Meld dich, wenn du wach bist :) hatte ich eine Nachricht von meiner besten Freundin auf meinem Handy.
Während ich aus meiner Zimmertür trat, um mir einen großen, schwarzen Kaffee an der Bar zu holen, wählte ich Marys Nummer. Die ging jedoch nicht an ihr Telefon.
Mit Kaffee in der Hand ging ich wieder zu den Fahrstühlen, wo ich Ashton traf.
„Guten Morgen", begrüßte ich ihn und schielte auf die vier Kaffeebecher in seiner Hand, „hast du Kaffee-Dienst?"
„Uff, wie kannst du denn so fit sein?", lachte er und ließ seinen Blick dabei über mich wandern, da ich selbstverständlich schon frisiert und geschminkt war.
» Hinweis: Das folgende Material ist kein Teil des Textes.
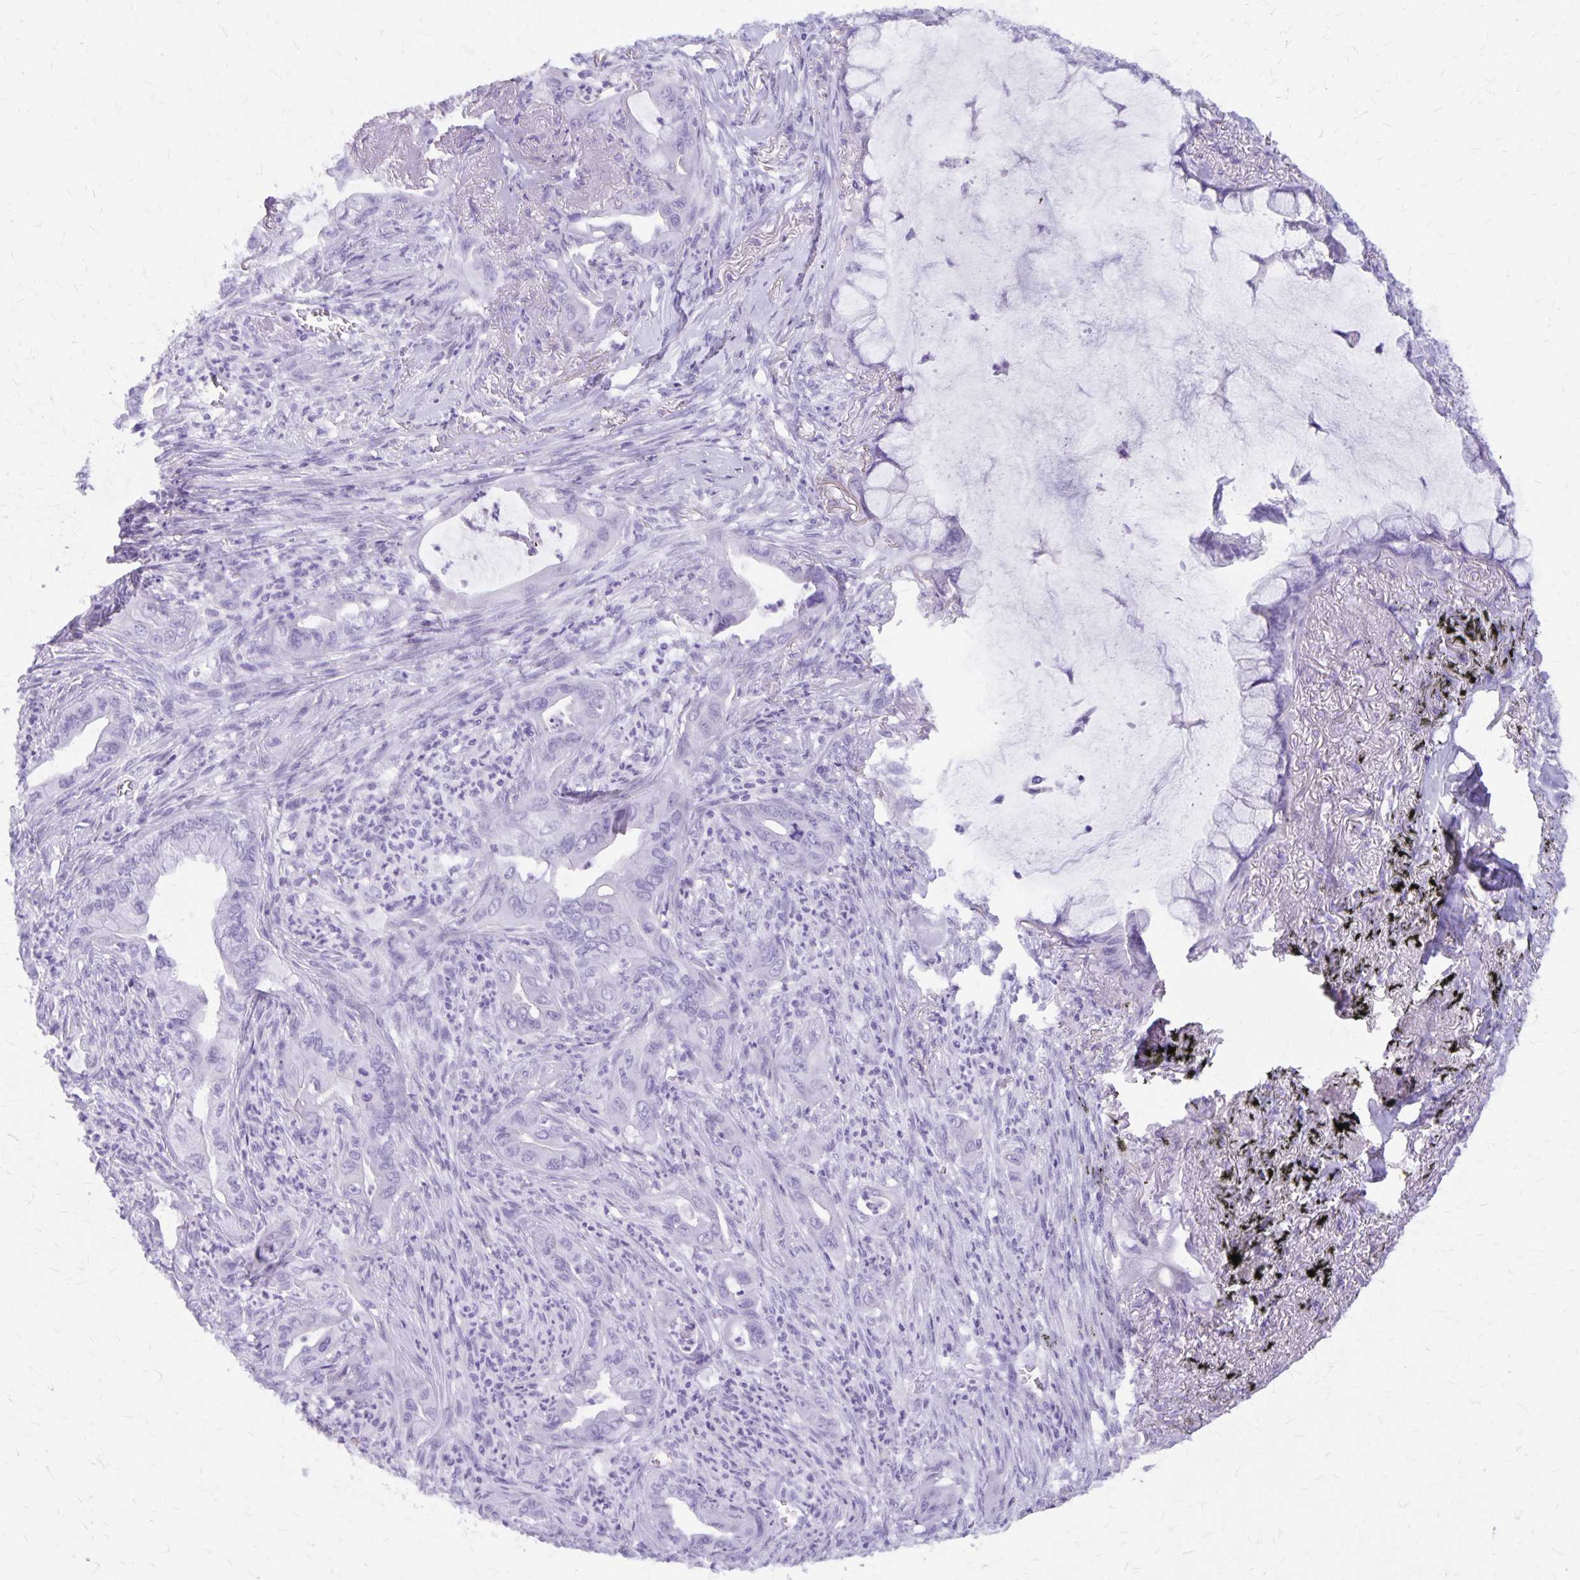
{"staining": {"intensity": "negative", "quantity": "none", "location": "none"}, "tissue": "lung cancer", "cell_type": "Tumor cells", "image_type": "cancer", "snomed": [{"axis": "morphology", "description": "Adenocarcinoma, NOS"}, {"axis": "topography", "description": "Lung"}], "caption": "Lung adenocarcinoma stained for a protein using IHC reveals no positivity tumor cells.", "gene": "DEFA5", "patient": {"sex": "male", "age": 65}}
Ich verriet ihm mein Geheimnis.
„Der Abend gestern war lustig", meinte Ash.
Der Fahrstuhl war aktuell in der 15. Etage und würde etwas brauchen, bis er bei uns in der Lobby war.
„Ja", stimmte ich zu, „fand ich auch."
„Hat man gemerkt! Luke und du wart ganz schön... vertraut..."
„Oh man", sagte ich, als mir wieder einfiel, dass wir halb kuschelnd auf dem Sofa gelegen hatte, „ich war wohl ganz schön betrunken."
„Und heute Abend gehts schon wieder weiter!"
Stimmt, das hatte ich schon fast vergessen! Heute Abend war die offizielle Abschlussparty für alle - sowohl Mitarbeitende als auch Künstler und Künstlerinnen.
„Urgh, das hatte ich schon fast vergessen", verzog ich mein Gesicht zu einer Grimasse.
Gemeinsam stiegen Ash und ich in den Fahrstuhl, der mittlerweile endlich im Erdgeschoss angekommen war.
„Hey, kommst du mit Mary nachher mit zum Riesenrad?", fragte er mich beim Aussteigen und ich nickte zustimmend.
Bevor der Fahrstuhl sich wieder zwischen uns schloss, rief ich ihm noch zu, dass Luke mir die Uhrzeit schicken sollte.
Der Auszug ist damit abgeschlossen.